A lot of news reports are emphasizing Haley’s rise in the poll. Back in August, her support was at 6%, and DeSantis’ was at 19%. Now, she has shot up 10 points to 16%, while DeSantis has slipped 3 points to 16. So while they are in the same spot at the moment, it appears she is on the way up and he is on the way down.
But there’s bigger news than any of that in the poll. It concerns the depth of Trump’s strength.
You’ve often heard Trump opponents say they want to see the GOP field narrowed down as quickly as possible. That way, the thinking goes, the support from all the Trump opponents could come together behind one candidate to challenge Trump one-on-one. Look at Trump now, they say, with 43% support, versus everybody else with a combined 57%. Just get the rest of the field together behind one candidate, and Trump can be defeated.
The new poll shows it’s not going to be that easy. The Des Moines Register not only asked voters which candidate they supported but also which candidate would be their second choice if their first choice were no longer in the race. So they asked people who now support DeSantis: Who’s your second choice? And they found out that 41% of current DeSantis supporters, if DeSantis were to leave the race, would switch to Trump. Just 27% of them say they would switch to Haley.
So, if DeSantis were to drop out today, it appears the largest part of his support would go to Trump, and not to the mythical unity anti-Trump candidate.
For Haley, the numbers are different. Just 12% of those who support her today say they would go to Trump if she were to leave the race. But the bottom line is, there’s a flaw with the let’s-all-unite-behind-one-anti-Trump-candidate strategy. In real life, some of each candidate’s supporters would go to Trump if their favored candidate were to leave — and that makes Trump harder, not easier, to beat.
Haley appears to be attracting voters who really don’t like Trump. “To my mind, she’s done the best job of differentiating that she is the non-Trump candidate,” Des Moines Register pollster Ann Selzer said. For example, about 1 in 5 respondents in the Iowa poll call themselves independents. Back in August, Haley won the support of just 10% of them. Now, her support among independents is 22%. That’s a big move, although Trump’s support among independents is still significantly higher, at 33%.
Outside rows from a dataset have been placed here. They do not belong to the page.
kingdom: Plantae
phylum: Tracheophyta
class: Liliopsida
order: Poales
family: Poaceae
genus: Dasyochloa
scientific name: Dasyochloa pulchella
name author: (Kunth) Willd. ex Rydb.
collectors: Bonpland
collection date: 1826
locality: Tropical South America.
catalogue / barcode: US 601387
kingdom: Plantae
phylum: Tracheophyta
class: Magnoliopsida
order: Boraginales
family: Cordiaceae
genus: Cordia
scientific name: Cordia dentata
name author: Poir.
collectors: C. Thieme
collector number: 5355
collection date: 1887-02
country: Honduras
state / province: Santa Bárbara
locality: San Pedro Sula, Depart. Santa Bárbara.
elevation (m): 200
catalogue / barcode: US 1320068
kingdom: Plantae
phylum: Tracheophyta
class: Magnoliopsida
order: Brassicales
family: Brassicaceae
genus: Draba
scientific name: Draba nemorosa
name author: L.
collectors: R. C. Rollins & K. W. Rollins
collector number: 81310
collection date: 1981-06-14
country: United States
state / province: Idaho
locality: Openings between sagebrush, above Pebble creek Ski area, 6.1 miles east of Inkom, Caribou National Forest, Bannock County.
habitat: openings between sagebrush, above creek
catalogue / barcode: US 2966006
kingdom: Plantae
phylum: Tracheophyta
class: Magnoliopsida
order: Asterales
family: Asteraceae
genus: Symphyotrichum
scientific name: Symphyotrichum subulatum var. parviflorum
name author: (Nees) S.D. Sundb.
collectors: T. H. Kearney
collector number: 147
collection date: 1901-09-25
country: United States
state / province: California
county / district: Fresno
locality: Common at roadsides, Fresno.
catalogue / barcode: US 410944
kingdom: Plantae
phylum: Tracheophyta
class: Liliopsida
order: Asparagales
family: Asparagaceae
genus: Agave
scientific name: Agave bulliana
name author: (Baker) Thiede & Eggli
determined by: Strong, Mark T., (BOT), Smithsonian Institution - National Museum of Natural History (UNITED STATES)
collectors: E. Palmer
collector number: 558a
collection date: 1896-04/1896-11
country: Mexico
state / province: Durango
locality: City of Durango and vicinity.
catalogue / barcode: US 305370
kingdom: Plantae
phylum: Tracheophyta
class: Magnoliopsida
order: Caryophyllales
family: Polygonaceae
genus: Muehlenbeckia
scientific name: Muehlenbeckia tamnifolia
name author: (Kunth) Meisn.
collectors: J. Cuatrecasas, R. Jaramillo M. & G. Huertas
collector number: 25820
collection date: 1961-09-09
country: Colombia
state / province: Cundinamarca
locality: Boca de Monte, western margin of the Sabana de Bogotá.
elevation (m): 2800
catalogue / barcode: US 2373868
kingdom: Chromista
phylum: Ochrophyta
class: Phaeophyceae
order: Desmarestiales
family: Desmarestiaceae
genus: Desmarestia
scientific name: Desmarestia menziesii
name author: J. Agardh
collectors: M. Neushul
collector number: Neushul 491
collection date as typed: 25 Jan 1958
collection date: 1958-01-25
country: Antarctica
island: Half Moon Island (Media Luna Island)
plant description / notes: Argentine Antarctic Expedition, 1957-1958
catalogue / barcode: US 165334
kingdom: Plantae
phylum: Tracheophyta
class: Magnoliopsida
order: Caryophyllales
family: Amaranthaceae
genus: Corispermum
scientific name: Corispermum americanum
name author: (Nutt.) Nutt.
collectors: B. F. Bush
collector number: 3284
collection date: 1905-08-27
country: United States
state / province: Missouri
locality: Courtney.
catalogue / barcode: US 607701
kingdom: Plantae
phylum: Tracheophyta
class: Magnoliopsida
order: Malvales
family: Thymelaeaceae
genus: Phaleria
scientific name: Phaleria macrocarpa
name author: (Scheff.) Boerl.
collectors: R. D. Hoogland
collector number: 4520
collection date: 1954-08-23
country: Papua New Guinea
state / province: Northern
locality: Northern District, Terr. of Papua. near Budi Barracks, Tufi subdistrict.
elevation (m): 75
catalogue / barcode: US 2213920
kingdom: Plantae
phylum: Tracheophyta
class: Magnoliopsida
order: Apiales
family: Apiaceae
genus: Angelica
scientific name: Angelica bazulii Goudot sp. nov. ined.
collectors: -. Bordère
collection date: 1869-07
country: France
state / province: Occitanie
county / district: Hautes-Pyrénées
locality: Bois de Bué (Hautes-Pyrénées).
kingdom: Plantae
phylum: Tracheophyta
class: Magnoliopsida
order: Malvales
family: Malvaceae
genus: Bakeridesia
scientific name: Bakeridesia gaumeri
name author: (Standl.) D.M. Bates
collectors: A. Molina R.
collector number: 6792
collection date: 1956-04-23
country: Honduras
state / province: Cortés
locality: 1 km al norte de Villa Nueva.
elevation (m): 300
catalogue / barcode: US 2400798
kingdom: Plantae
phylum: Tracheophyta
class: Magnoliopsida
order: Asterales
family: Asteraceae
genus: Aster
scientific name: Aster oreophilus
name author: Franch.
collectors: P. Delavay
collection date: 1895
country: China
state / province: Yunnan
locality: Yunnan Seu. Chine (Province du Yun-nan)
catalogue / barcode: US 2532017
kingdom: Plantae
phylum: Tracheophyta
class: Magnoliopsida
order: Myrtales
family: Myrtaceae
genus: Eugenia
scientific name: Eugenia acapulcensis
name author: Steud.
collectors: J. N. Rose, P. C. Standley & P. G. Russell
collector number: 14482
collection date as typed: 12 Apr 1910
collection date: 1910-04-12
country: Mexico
What’s more, Haley’s voters aren’t really locked in for her. Forty-seven percent of Trump supporters say they are “extremely enthusiastic” about voting for the former president. For DeSantis, the number is 25%. For Haley, it’s 19%. “That may be a sign that although Haley is the only candidate seeing substantial upward momentum in this poll, Selzer said, the ground underneath her could be ‘a little shaky,'” the Des Moines Register reported.
Haley’s progress has been substantial. There will undoubtedly be more voices calling for the other candidates to drop out and allow Haley to challenge Trump one-on-one. But the new poll shows that is a risky proposition.